## Input records
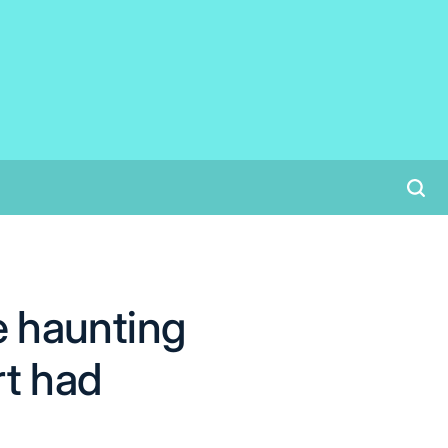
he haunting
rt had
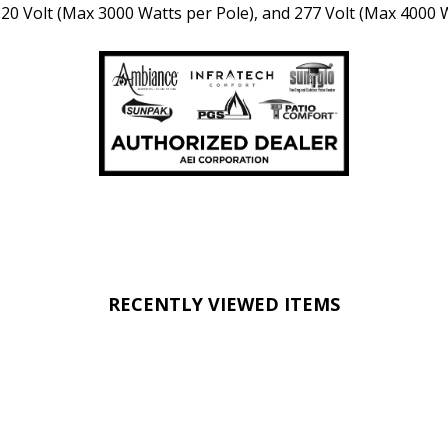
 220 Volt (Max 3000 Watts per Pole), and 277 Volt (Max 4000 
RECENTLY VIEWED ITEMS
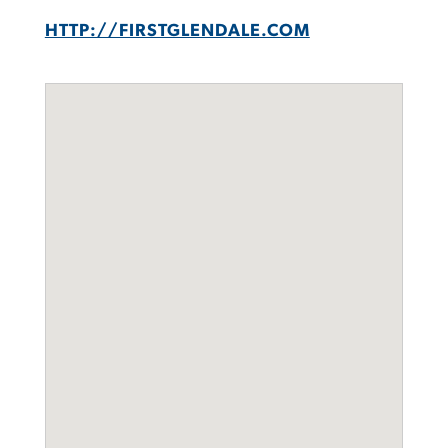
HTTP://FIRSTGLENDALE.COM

## What you need to do
Exactly as written, return every line of the listing, but not the pictures.

## Written answer
he haunting
rt had
 220 Volt (Max 3000 Watts per Pole), and 277 Volt (Max 4000 
RECENTLY VIEWED ITEMS
HTTP://FIRSTGLENDALE.COM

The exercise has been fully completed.